Successive governments – Labour and Conservative – rightly prioritised the building of council houses in order to ensure that families had a roof over their head and a base from which to thrive. I should know: my parents in the early years of their marriage benefited from a council house in which they could raise a family.

In those days, waiting lists didn’t stretch to the tens of thousands. You didn’t have to be at risk of becoming homeless or have any severe health needs in order to qualify. There was no stigma attached to living on a council estate. Their home was a castle from which they lived, earned and raised a family.

Then along came Margaret Thatcher and Right to Buy. In a heartbeat, the best quality and most desirable council houses were sold for a song. Many were sold and re-sold and today provide a nest egg for private landlords who seek to make a quick buck out of the fundamental human right to housing. Council housing stock that remained in public hands was increasingly concentrated in the poorest communities and estates became beset by crime and antisocial behaviour. It was, in short, the ghettoisation of Britain by stealth.

Reversing the trend of 40 years of privatisation and decline won’t be easy. But it starts with empowering our local authorities – where Labour is already in power and doing exciting, creative things to transform the communities that we represent – to start building houses again.

I propose a three-point plan to kickstart this council house renaissance, a plan to build a better future. First, we need to reverse the devastation of 12 years of Tory austerity in local government. Labour councils, like my home city of Wakefield, want to be at the forefront of building new homes. But the reality is that Wakefield Council’s budget has been slashed by nearly 40% since 2010, with public spending falling by £159 for every single resident.
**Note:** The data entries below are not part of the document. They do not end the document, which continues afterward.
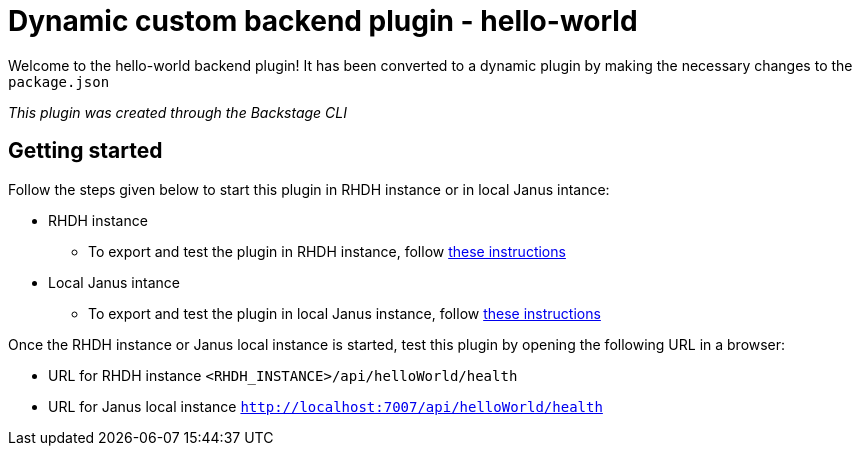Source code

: = Dynamic custom backend plugin - hello-world
:icons: font
:uri-rhdh-testing: https://github.com/sgahlot/rhdh-op-config/blob/main/dynamic-plugins/readme.adoc#export_frontend_custom_plugin
:uri-local-testing: https://github.com/sgahlot/rhdh-op-config/blob/main/dynamic-plugins/readme.adoc#run_local_frontend_custom_plugin


Welcome to the hello-world backend plugin! It has been converted to a dynamic plugin by making the necessary changes to the `package.json`

_This plugin was created through the Backstage CLI_

== Getting started

Follow the steps given below to start this plugin in RHDH instance or in local Janus intance:

* RHDH instance
** To export and test the plugin in RHDH instance, follow {uri-rhdh-testing}[these instructions]

* Local Janus intance
** To export and test the plugin in local Janus instance, follow {uri-local-testing}[these instructions]

Once the RHDH instance or Janus local instance is started, test this plugin by opening the following URL in a browser:

* URL for RHDH instance
`<RHDH_INSTANCE>/api/helloWorld/health`

* URL for Janus local instance
`http://localhost:7007/api/helloWorld/health`
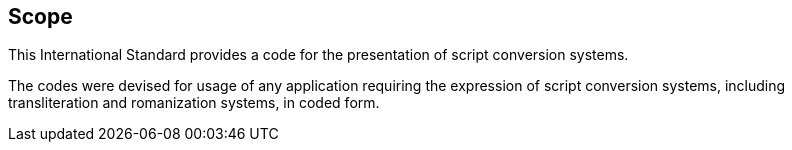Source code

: 
== Scope

This International Standard provides a code for the
presentation of script conversion systems.

The codes were devised for usage of any application requiring
the expression of script conversion systems, including transliteration and romanization systems, in coded form.
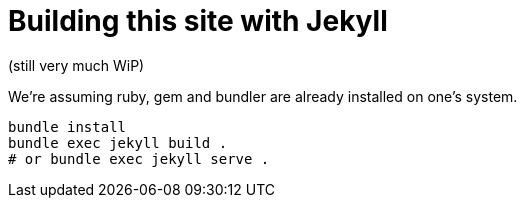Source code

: = Building this site with Jekyll

(still very much WiP)

We're assuming ruby, gem and bundler are already installed on one's system.

----
bundle install
bundle exec jekyll build .
# or bundle exec jekyll serve .
----
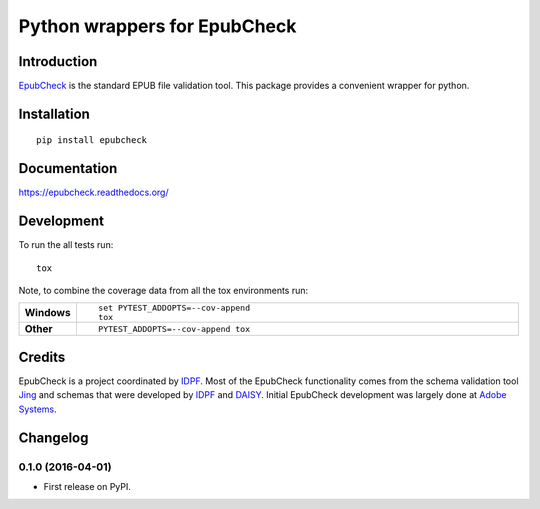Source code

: =============================
Python wrappers for EpubCheck
=============================

.. image:: https://readthedocs.org/projects/epubcheck/badge/?style=flat
    :target: https://readthedocs.org/projects/epubcheck
    :alt: Documentation Status

.. image:: https://travis-ci.org/titusz/epubcheck.svg?branch=master
    :alt: Travis-CI Build Status
    :target: https://travis-ci.org/titusz/epubcheck

.. image:: https://ci.appveyor.com/api/projects/status/github/titusz/epubcheck?branch=master&svg=true
    :alt: AppVeyor Build Status
    :target: https://ci.appveyor.com/project/titusz/epubcheck

.. image:: https://codecov.io/github/titusz/epubcheck/coverage.svg?branch=master
    :target: https://codecov.io/github/titusz/epubcheck
    :alt: Coverage Status


Introduction
============

`EpubCheck <https://github.com/IDPF/epubcheck>`_ is the standard EPUB file
validation tool. This package provides a convenient wrapper for python.


Installation
============

::

    pip install epubcheck

Documentation
=============

https://epubcheck.readthedocs.org/

Development
===========

To run the all tests run::

    tox

Note, to combine the coverage data from all the tox environments run:

.. list-table::
    :widths: 10 90
    :stub-columns: 1

    - - Windows
      - ::

            set PYTEST_ADDOPTS=--cov-append
            tox

    - - Other
      - ::

            PYTEST_ADDOPTS=--cov-append tox


Credits
=======

EpubCheck is a project coordinated by `IDPF <http://idpf.org/>`_. Most of the
EpubCheck functionality comes from the schema validation tool
`Jing <http://www.thaiopensource.com/relaxng/jing.html>`_  and schemas that
were developed by `IDPF <http://idpf.org/>`_ and
`DAISY <http://www.daisy.org/>`_. Initial EpubCheck development was largely
done at `Adobe Systems <http://www.adobe.com/>`_.


Changelog
=========

0.1.0 (2016-04-01)
-----------------------------------------

* First release on PyPI.


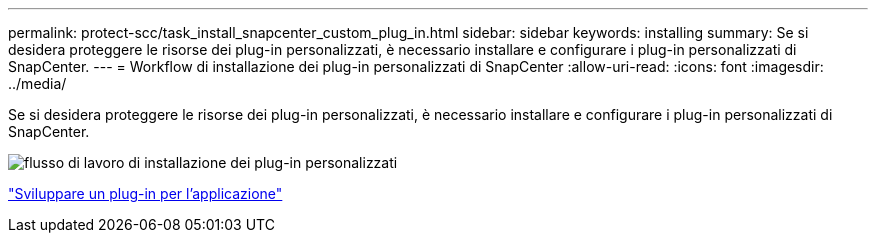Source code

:---
permalink: protect-scc/task_install_snapcenter_custom_plug_in.html 
sidebar: sidebar 
keywords: installing 
summary: Se si desidera proteggere le risorse dei plug-in personalizzati, è necessario installare e configurare i plug-in personalizzati di SnapCenter. 
---
= Workflow di installazione dei plug-in personalizzati di SnapCenter
:allow-uri-read: 
:icons: font
:imagesdir: ../media/


[role="lead"]
Se si desidera proteggere le risorse dei plug-in personalizzati, è necessario installare e configurare i plug-in personalizzati di SnapCenter.

image::../media/scc_install_configure_workflow.gif[flusso di lavoro di installazione dei plug-in personalizzati]

link:concept_develop_a_plug_in_for_your_application.html["Sviluppare un plug-in per l'applicazione"]
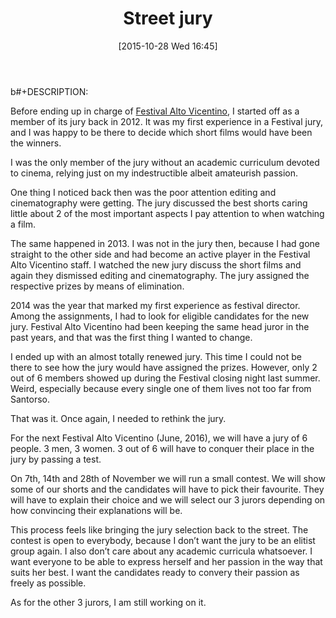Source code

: #+BLOG: filmsinwords
#+POSTID: 49
#+DATE: [2015-10-28 Wed 16:45]
#+OPTIONS: toc:nil num:nil todo:nil pri:nil tags:nil ^:nil
#+CATEGORY: Festival Alto Vicentino, Jury
#+TAGS:
b#+DESCRIPTION:
#+TITLE: Street jury

Before ending up in charge of [[http://www.festivalaltovicentino.it/][Festival Alto Vicentino]], I started off as a member
of its jury back in 2012. It was my first experience in a Festival jury, and I
was happy to be there to decide which short films would have been the winners.

I was the only member of the jury without an academic curriculum devoted to
cinema, relying just on my indestructible albeit amateurish passion.

One thing I noticed back then was the poor attention editing and cinematography
were getting. The jury discussed the best shorts caring little about 2 of the
most important aspects I pay attention to when watching a film.

The same happened in 2013. I was not in the jury then, because I had gone
straight to the other side and had become an active player in the Festival Alto
Vicentino staff. I watched the new jury discuss the short films and again they
dismissed editing and cinematography. The jury assigned the respective prizes by
means of elimination.

2014 was the year that marked my first experience as festival director. Among
the assignments, I had to look for eligible candidates for the new jury.
Festival Alto Vicentino had been keeping the same head juror in the past years,
and that was the first thing I wanted to change.

I ended up with an almost totally renewed jury. This time I could not be there
to see how the jury would have assigned the prizes. However, only 2 out of 6
members showed up during the Festival closing night last summer. Weird,
especially because every single one of them lives not too far from Santorso.

That was it. Once again, I needed to rethink the jury.

For the next Festival Alto Vicentino (June, 2016), we will have a jury of 6
people. 3 men, 3 women. 3 out of 6 will have to conquer their place in the jury
by passing a test.

On 7th, 14th and 28th of November we will run a small contest. We will show some
of our shorts and the candidates will have to pick their favourite. They will
have to explain their choice and we will select our 3 jurors depending on how
convincing their explanations will be.

This process feels like bringing the jury selection back to the street. The
contest is open to everybody, because I don’t want the jury to be an elitist
group again. I also don’t care about any academic curricula whatsoever. I want
everyone to be able to express herself and her passion in the way that suits her
best. I want the candidates ready to convery their passion as freely as
possible.

As for the other 3 jurors, I am still working on it.
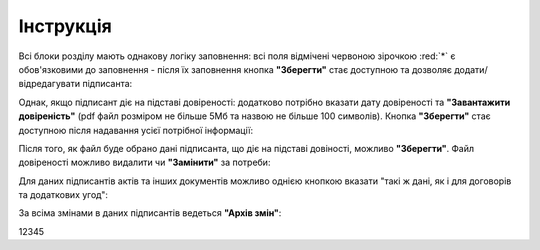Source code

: Інструкція
#############################################################





.. початок блоку для pcSignatories

Всі блоки розділу мають однакову логіку заповнення: всі поля відмічені червоною зірочкою :red:`*` є обов'язковими до заповнення - після їх заповнення кнопка **"Зберегти"** стає доступною та дозволяє додати/відредагувати підписанта:

.. image:: /Personal_Cabinet/pics_PCInstruction/PCInstruction_349.png
   :align: center

Однак, якщо підписант діє на підставі довіреності: додатково потрібно вказати дату довіреності та **"Завантажити довіреність"** (pdf файл розміром не більше 5Мб та назвою не більше 100 символів). Кнопка **"Зберегти"** стає доступною після надавання усієї потрібної інформації:

.. image:: /Personal_Cabinet/pics_PCInstruction/PCInstruction_350.png
   :align: center

Після того, як файл буде обрано дані підписанта, що діє на підставі довіності, можливо **"Зберегти"**. Файл довіреності можливо видалити чи **"Замінити"** за потреби:

.. image:: /Personal_Cabinet/pics_PCInstruction/PCInstruction_351.png
   :align: center

Для даних підписантів актів та інших документів можливо однією кнопкою вказати "такі ж дані, як і для договорів та додаткових угод":

.. image:: /Personal_Cabinet/pics_PCInstruction/PCInstruction_269.gif
   :align: center

За всіма змінами в даних підписантів ведеться **"Архів змін"**:

.. image:: /Personal_Cabinet/pics_PCInstruction/PCInstruction_352.png
   :align: center

12345

.. кінець блоку для pcSignatories



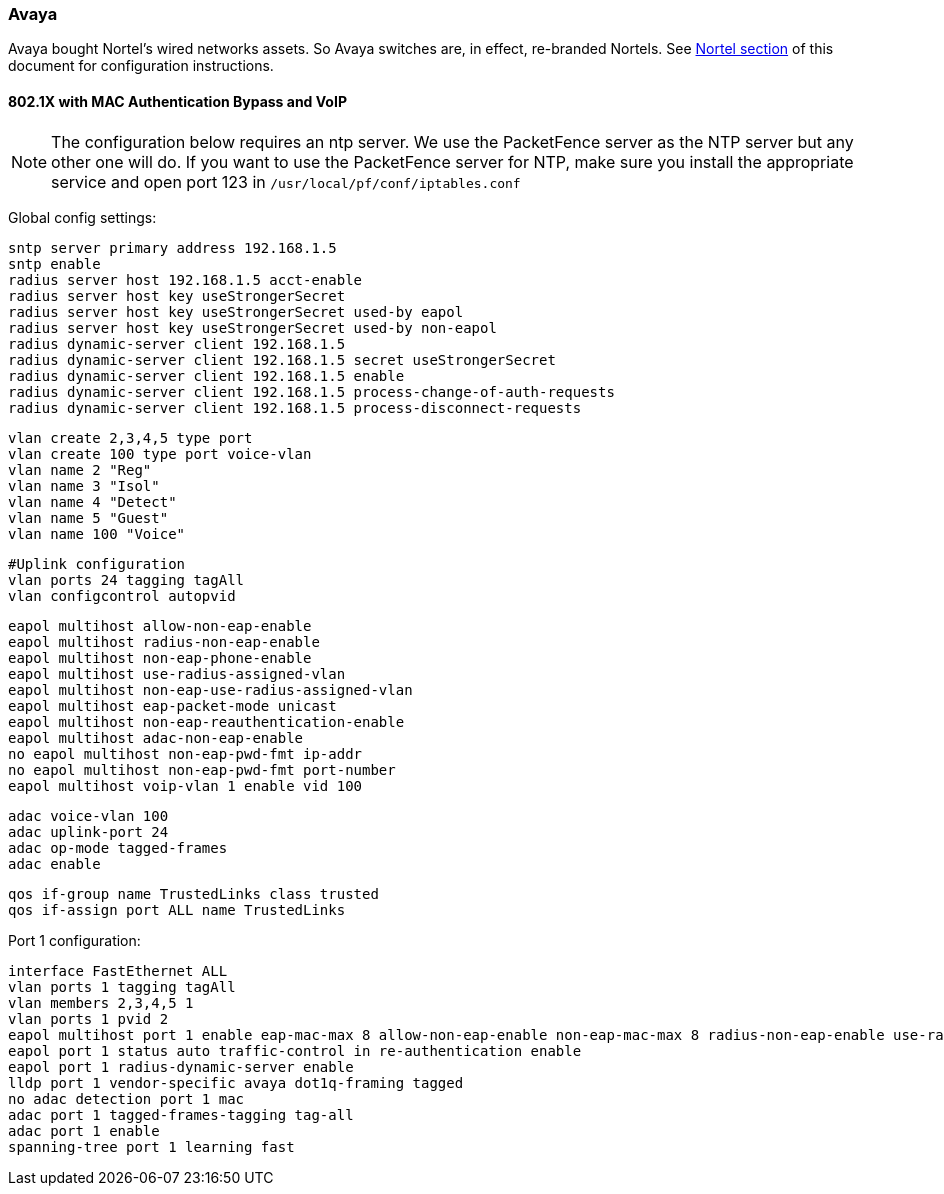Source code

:// to display images directly on GitHub
ifdef::env-github[]
:encoding: UTF-8
:lang: en
:doctype: book
:toc: left
:imagesdir: ../../images
endif::[]

////

    This file is part of the PacketFence project.

    See PacketFence_Network_Devices_Configuration_Guide-docinfo.xml for 
    authors, copyright and license information.

////

=== Avaya

Avaya bought Nortel's wired networks assets. So Avaya switches are, in effect, re-branded 
Nortels. See <<_nortel,Nortel section>> of this document for configuration instructions. 

==== 802.1X with MAC Authentication Bypass and VoIP

NOTE: The configuration below requires an ntp server. We use the PacketFence server as the NTP server but any other one will do. If you want to use the PacketFence server for NTP, make sure you install the appropriate service and open port 123 in `/usr/local/pf/conf/iptables.conf`

Global config settings:

  sntp server primary address 192.168.1.5
  sntp enable
  radius server host 192.168.1.5 acct-enable 
  radius server host key useStrongerSecret
  radius server host key useStrongerSecret used-by eapol
  radius server host key useStrongerSecret used-by non-eapol
  radius dynamic-server client 192.168.1.5
  radius dynamic-server client 192.168.1.5 secret useStrongerSecret
  radius dynamic-server client 192.168.1.5 enable
  radius dynamic-server client 192.168.1.5 process-change-of-auth-requests
  radius dynamic-server client 192.168.1.5 process-disconnect-requests

  vlan create 2,3,4,5 type port
  vlan create 100 type port voice-vlan
  vlan name 2 "Reg"
  vlan name 3 "Isol"
  vlan name 4 "Detect"
  vlan name 5 "Guest"
  vlan name 100 "Voice"

  #Uplink configuration
  vlan ports 24 tagging tagAll 
  vlan configcontrol autopvid

  eapol multihost allow-non-eap-enable
  eapol multihost radius-non-eap-enable
  eapol multihost non-eap-phone-enable
  eapol multihost use-radius-assigned-vlan
  eapol multihost non-eap-use-radius-assigned-vlan
  eapol multihost eap-packet-mode unicast
  eapol multihost non-eap-reauthentication-enable
  eapol multihost adac-non-eap-enable
  no eapol multihost non-eap-pwd-fmt ip-addr
  no eapol multihost non-eap-pwd-fmt port-number
  eapol multihost voip-vlan 1 enable vid 100

  adac voice-vlan 100
  adac uplink-port 24
  adac op-mode tagged-frames
  adac enable

  qos if-group name TrustedLinks class trusted
  qos if-assign port ALL name TrustedLinks

Port 1 configuration:

  interface FastEthernet ALL
  vlan ports 1 tagging tagAll
  vlan members 2,3,4,5 1
  vlan ports 1 pvid 2
  eapol multihost port 1 enable eap-mac-max 8 allow-non-eap-enable non-eap-mac-max 8 radius-non-eap-enable use-radius-assigned-vlan non-eap-use-radius-assigned-vlan eap-packet-mode unicast adac-non-eap-enable
  eapol port 1 status auto traffic-control in re-authentication enable
  eapol port 1 radius-dynamic-server enable
  lldp port 1 vendor-specific avaya dot1q-framing tagged
  no adac detection port 1 mac
  adac port 1 tagged-frames-tagging tag-all
  adac port 1 enable
  spanning-tree port 1 learning fast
Reversing that damage and ensuring that local authorities have access both to the capital and revenue streams to invest in new housing stock is integral to solving this country’s housing crisis.

Second, Labour must stick to our commitment to repeal Right to Buy. Whatever the arguments in support of it, the stark reality is that this pernicious piece of legislation has been the driver of one of the most destructive aspects of public policy in the last four decades. There’s no point building new stock, only to repeat the vicious cycle once more. Right to Buy must go, and councils must be freed to reinvest receipts raised from previous sales back into replenishing stock.

Third, we must ensure that the homes we do build are of the highest quality, net-zero and energy efficient, and built around genuine communities and supported by the right infrastructure and facilities. Not just a stock of houses – family homes for generations to enjoy.

There are no silver bullet solutions to the challenge of ensuring that a roof over your head is a fundamental right extended to all and Labour governments for almost a century have grappled with that question. In 1945, Attlee’s administration knew that putting the nation first meant solving the housing crisis – so, too, will Keir Starmer’s.